Por Liliane Coelho
Esta semana perdemos Adir Sodré. E, curiosamente, descobri sobre a sua morte ao pesquisar sobre este jornal. Ganhei de presente a oportunidade de enviar textos e imagens para o caderno de cultura e me perguntava: “o que tenho a dizer sobre isso? Que propriedade eu tenho para falar sobre esse assunto? ”.
Nunca me senti culta. Talvez por vir de uma família muito simples. Minha infância foi alternar entre o campo e a cidade, visitando a fazenda que foi do meu avô.
Os saberes por lá eram muito diferentes. Não convivi com intelectuais, nem cresci rodeada por livros ou obras de arte. Com minha família, o aprender era um eterno colecionar. A gente tinha que fotografar com os olhos e escrever na memória porque não havia papel à vontade e não era bom perguntar. Essa, era uma permissão para os adultos.
A vida era, quase sempre, um grande excesso de realidade. Não havia tempo para sonhar ou fazer planos. Dar conta do trabalho e de alimentar a família era muito e ninguém ousava pedir mais do que isso.
As casas eram meio nuas. Não havia quadros na parede, nem música na maior parte do tempo. As discussões eram meio cruas. As pessoas não falavam sobre política, nem literatura. Elas conversavam sobre os seus. Sobre as dificuldades da vida. Curavam as dores com chá e acreditavam ser desperdício viajar para lugares onde não havia parentes.
Por causa disso, aprendi a amar o que não tive e, ao imaginar a casa perfeita, eu sempre a decorava com paredes repletas de livros e terminava prometendo que todos seriam lidos, grifados e marcados com flores nos trechos mais bonitos.
Eu não sabia, mas contar causos em volta da fogueira, receber fotos com dedicatórias escritas à mão e ouvir modas de viola em radinhos de pilha, também era cultura. A arte de viver uma vida simples.
Eram os guardanapos de crochê feitos pela minha avó, o livro de Alan Kardec que ela mantinha sempre na cabeceira da cama e o berrante que tinha sido do meu avô que contavam a minha história. Uma coleção de fragmentos isolados que, juntos, me mostravam de onde eu vim.

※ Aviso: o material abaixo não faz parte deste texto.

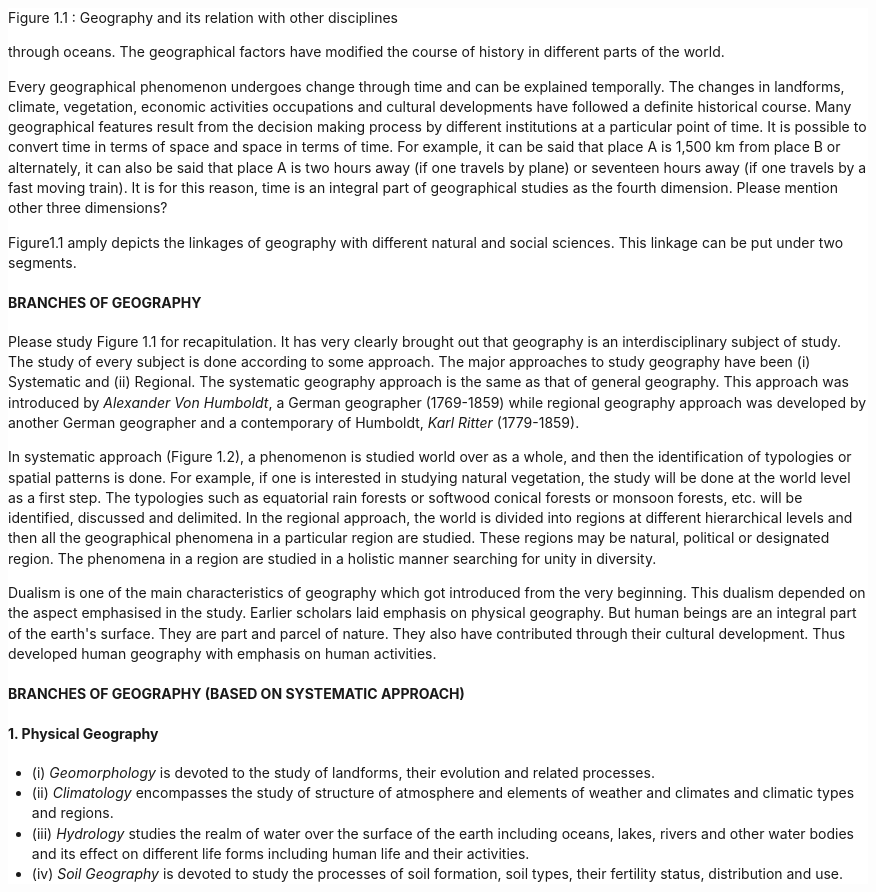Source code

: Figure 1.1 : Geography and its relation with other disciplines

through oceans. The geographical factors have modified the course of history in different parts of the world.

Every geographical phenomenon undergoes change through time and can be explained temporally. The changes in landforms, climate, vegetation, economic activities occupations and cultural developments have followed a definite historical course. Many geographical features result from the decision making process by different institutions at a particular point of time. It is possible to convert time in terms of space and space in terms of time. For example, it can be said that place A is 1,500 km from place B or alternately, it can also be said that place A is two hours away (if one travels by plane) or seventeen hours away (if one travels by a fast moving train). It is for this reason, time is an integral part of geographical studies as the fourth dimension. Please mention other three dimensions?

Figure1.1 amply depicts the linkages of geography with different natural and social sciences. This linkage can be put under two segments.

#### BRANCHES OF GEOGRAPHY

Please study Figure 1.1 for recapitulation. It has very clearly brought out that geography is an interdisciplinary subject of study. The study of every subject is done according to some approach. The major approaches to study geography have been (i) Systematic and (ii) Regional. The systematic geography approach is the same as that of general geography. This approach was introduced by *Alexander Von Humboldt*, a German geographer (1769-1859) while regional geography approach was developed by another German geographer and a contemporary of Humboldt, *Karl Ritter* (1779-1859).

In systematic approach (Figure 1.2), a phenomenon is studied world over as a whole, and then the identification of typologies or spatial patterns is done. For example, if one is interested in studying natural vegetation, the study will be done at the world level as a first step. The typologies such as equatorial rain forests or softwood conical forests or monsoon forests, etc. will be identified, discussed and delimited. In the regional approach, the world is divided into regions at different hierarchical levels and then all the geographical phenomena in a particular region are studied. These regions may be natural, political or designated region. The phenomena in a region are studied in a holistic manner searching for unity in diversity.

Dualism is one of the main characteristics of geography which got introduced from the very beginning. This dualism depended on the aspect emphasised in the study. Earlier scholars laid emphasis on physical geography. But human beings are an integral part of the earth's surface. They are part and parcel of nature. They also have contributed through their cultural development. Thus developed human geography with emphasis on human activities.

#### BRANCHES OF GEOGRAPHY (BASED ON SYSTEMATIC APPROACH)

#### 1. Physical Geography

- (i) *Geomorphology* is devoted to the study of landforms, their evolution and related processes.
- (ii) *Climatology* encompasses the study of structure of atmosphere and elements of weather and climates and climatic types and regions.
- (iii) *Hydrology* studies the realm of water over the surface of the earth including oceans, lakes, rivers and other water bodies and its effect on different life forms including human life and their activities.
- (iv) *Soil Geography* is devoted to study the processes of soil formation, soil types, their fertility status, distribution and use.
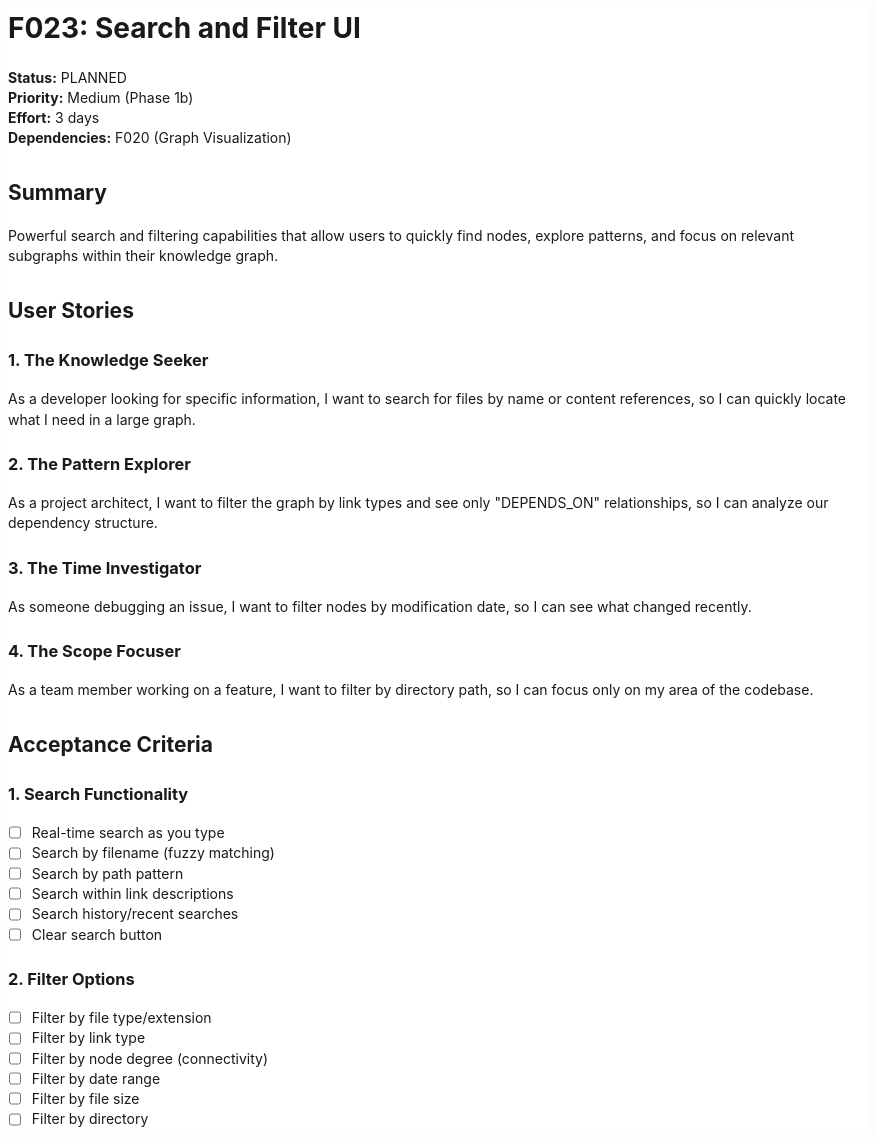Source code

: # F023: Search and Filter UI

**Status:** PLANNED  
**Priority:** Medium (Phase 1b)  
**Effort:** 3 days  
**Dependencies:** F020 (Graph Visualization)  

## Summary
Powerful search and filtering capabilities that allow users to quickly find nodes, explore patterns, and focus on relevant subgraphs within their knowledge graph.

## User Stories

### 1. The Knowledge Seeker
As a developer looking for specific information, I want to search for files by name or content references, so I can quickly locate what I need in a large graph.

### 2. The Pattern Explorer
As a project architect, I want to filter the graph by link types and see only "DEPENDS_ON" relationships, so I can analyze our dependency structure.

### 3. The Time Investigator
As someone debugging an issue, I want to filter nodes by modification date, so I can see what changed recently.

### 4. The Scope Focuser
As a team member working on a feature, I want to filter by directory path, so I can focus only on my area of the codebase.

## Acceptance Criteria

### 1. Search Functionality
- [ ] Real-time search as you type
- [ ] Search by filename (fuzzy matching)
- [ ] Search by path pattern
- [ ] Search within link descriptions
- [ ] Search history/recent searches
- [ ] Clear search button

### 2. Filter Options
- [ ] Filter by file type/extension
- [ ] Filter by link type
- [ ] Filter by node degree (connectivity)
- [ ] Filter by date range
- [ ] Filter by file size
- [ ] Filter by directory
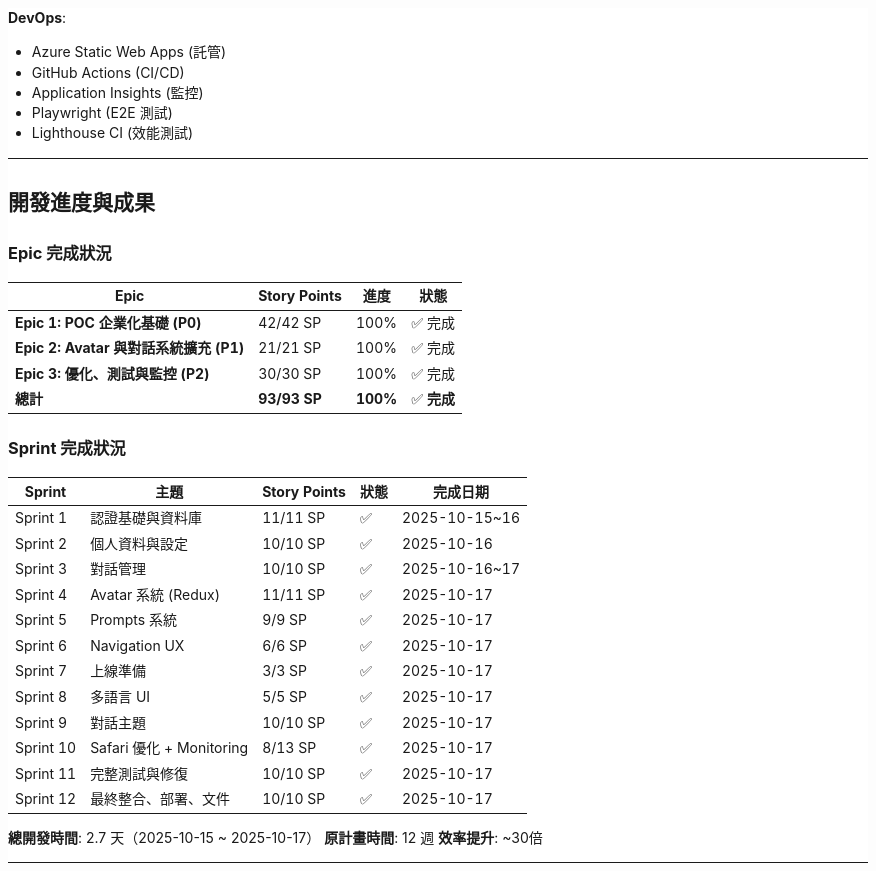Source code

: **DevOps**:
- Azure Static Web Apps (託管)
- GitHub Actions (CI/CD)
- Application Insights (監控)
- Playwright (E2E 測試)
- Lighthouse CI (效能測試)

---

## 開發進度與成果

### Epic 完成狀況

| Epic | Story Points | 進度 | 狀態 |
|------|-------------|------|------|
| **Epic 1: POC 企業化基礎 (P0)** | 42/42 SP | 100% | ✅ 完成 |
| **Epic 2: Avatar 與對話系統擴充 (P1)** | 21/21 SP | 100% | ✅ 完成 |
| **Epic 3: 優化、測試與監控 (P2)** | 30/30 SP | 100% | ✅ 完成 |
| **總計** | **93/93 SP** | **100%** | ✅ **完成** |

### Sprint 完成狀況

| Sprint | 主題 | Story Points | 狀態 | 完成日期 |
|--------|------|-------------|------|----------|
| Sprint 1 | 認證基礎與資料庫 | 11/11 SP | ✅ | 2025-10-15~16 |
| Sprint 2 | 個人資料與設定 | 10/10 SP | ✅ | 2025-10-16 |
| Sprint 3 | 對話管理 | 10/10 SP | ✅ | 2025-10-16~17 |
| Sprint 4 | Avatar 系統 (Redux) | 11/11 SP | ✅ | 2025-10-17 |
| Sprint 5 | Prompts 系統 | 9/9 SP | ✅ | 2025-10-17 |
| Sprint 6 | Navigation UX | 6/6 SP | ✅ | 2025-10-17 |
| Sprint 7 | 上線準備 | 3/3 SP | ✅ | 2025-10-17 |
| Sprint 8 | 多語言 UI | 5/5 SP | ✅ | 2025-10-17 |
| Sprint 9 | 對話主題 | 10/10 SP | ✅ | 2025-10-17 |
| Sprint 10 | Safari 優化 + Monitoring | 8/13 SP | ✅ | 2025-10-17 |
| Sprint 11 | 完整測試與修復 | 10/10 SP | ✅ | 2025-10-17 |
| Sprint 12 | 最終整合、部署、文件 | 10/10 SP | ✅ | 2025-10-17 |

**總開發時間**: 2.7 天（2025-10-15 ~ 2025-10-17）
**原計畫時間**: 12 週
**效率提升**: ~30倍

---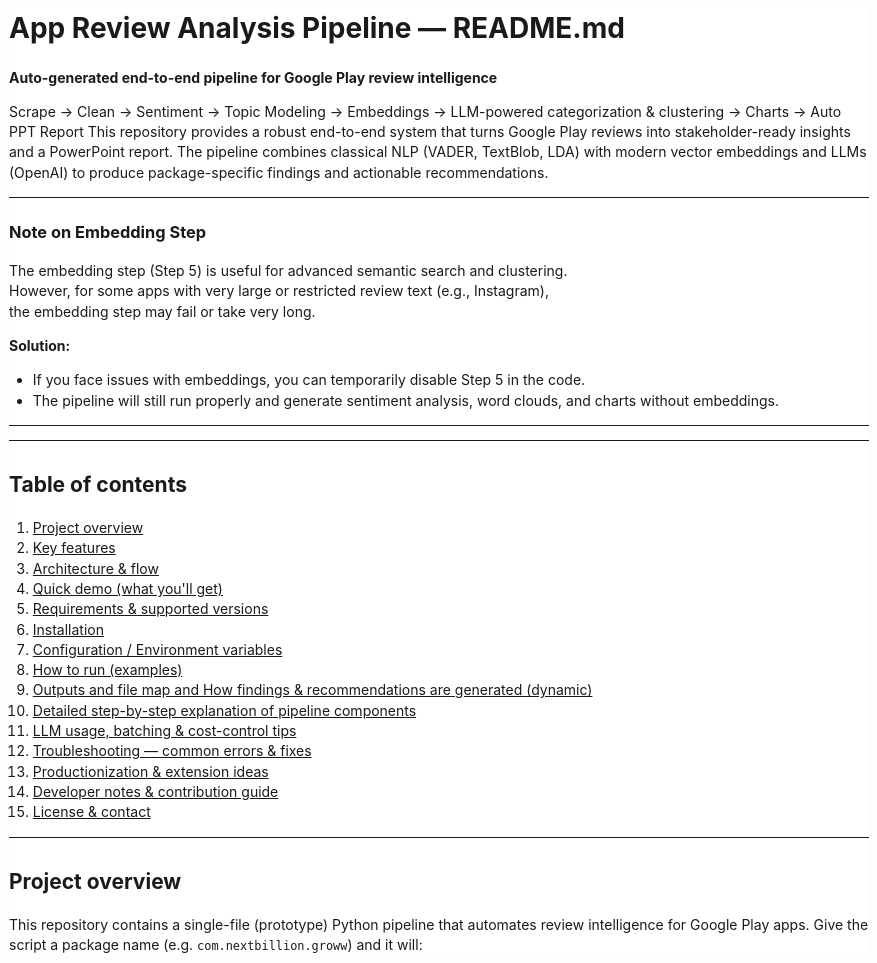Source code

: # App Review Analysis Pipeline — README.md

**Auto-generated end-to-end pipeline for Google Play review intelligence**

Scrape → Clean → Sentiment → Topic Modeling → Embeddings → LLM-powered categorization & clustering → Charts → Auto PPT Report
This repository provides a robust end-to-end system that turns Google Play reviews into stakeholder-ready insights and a PowerPoint report. 
The pipeline combines classical NLP (VADER, TextBlob, LDA) with modern vector embeddings and LLMs (OpenAI) to produce package-specific findings and actionable recommendations.

-------
### Note on Embedding Step
The embedding step (Step 5) is useful for advanced semantic search and clustering.  
However, for some apps with very large or restricted review text (e.g., Instagram),  
the embedding step may fail or take very long.  

**Solution:**  
- If you face issues with embeddings, you can temporarily disable Step 5 in the code.  
- The pipeline will still run properly and generate sentiment analysis, word clouds, and charts without embeddings.  
-------


---


## Table of contents
1. [Project overview](#project-overview)
2. [Key features](#key-features)
3. [Architecture & flow](#architecture--flow)
4. [Quick demo (what you'll get)](#quick-demo-what-youll-get)
5. [Requirements & supported versions](#requirements--supported-versions)
6. [Installation](#installation)
7. [Configuration / Environment variables](#configuration--environment-variables)
8. [How to run (examples)](#how-to-run-examples)
9. [Outputs and file map and How findings & recommendations are generated (dynamic)](#outputs-and-file-map)
10. [Detailed step-by-step explanation of pipeline components](#detailed-step-by-step-explanation-of-pipeline-components)
11. [LLM usage, batching & cost-control tips](#llm-usage-batching--cost-control-tips)
12. [Troubleshooting — common errors & fixes ](#troubleshooting--common-errors--fixes)
13. [Productionization & extension ideas](#productionization--extension-ideas)
14. [Developer notes & contribution guide](#developer-notes--contribution-guide)
15. [License & contact](#license--contact)

---

## Project overview
This repository contains a single-file (prototype) Python pipeline that automates review intelligence for Google Play apps. Give the script a package name (e.g. `com.nextbillion.groww`) and it will:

Nada daquilo me dizia para eu ser “só isso”, mas, por muito tempo, senti que não sabia nada e, ao entrar em uma biblioteca pensava: “nunca vou conseguir ler tudo isso”. Eu só tinha 18 anos e desejava carregar uma grande bagagem comigo. Queria ter visto todos os filmes, conhecer os grandes clássicos, saber de cor trechos dos meus poemas preferidos. Ainda não fiz nada disso. Mesmo assim, ao ler sobre Adir, fui capaz de sentir a sua falta. Lamentei nunca ter comprado um de seus quadros nem ter sentado com ele para conversar. Eu o admirava por sua coragem e adoro que sua obra me faça rir ao disfarçar uma “visão meio safada”, de maneira tão suave.
Ele foi, para mim, um grande artista. E, por arte, entendo a capacidade de alguém ou de alguma coisa alcançar o nosso coração, do jeito que for. Com raiva, com graça e até com a falta de entendimento. Adir Sodré fez isso por mim e, que bom, não precisei ter conhecido todos os outros grandes artistas da história para entender. O lugar de onde eu vim me ensinou a ver e sentir. E isso, é cultivar o viver. Obrigada, Sodré!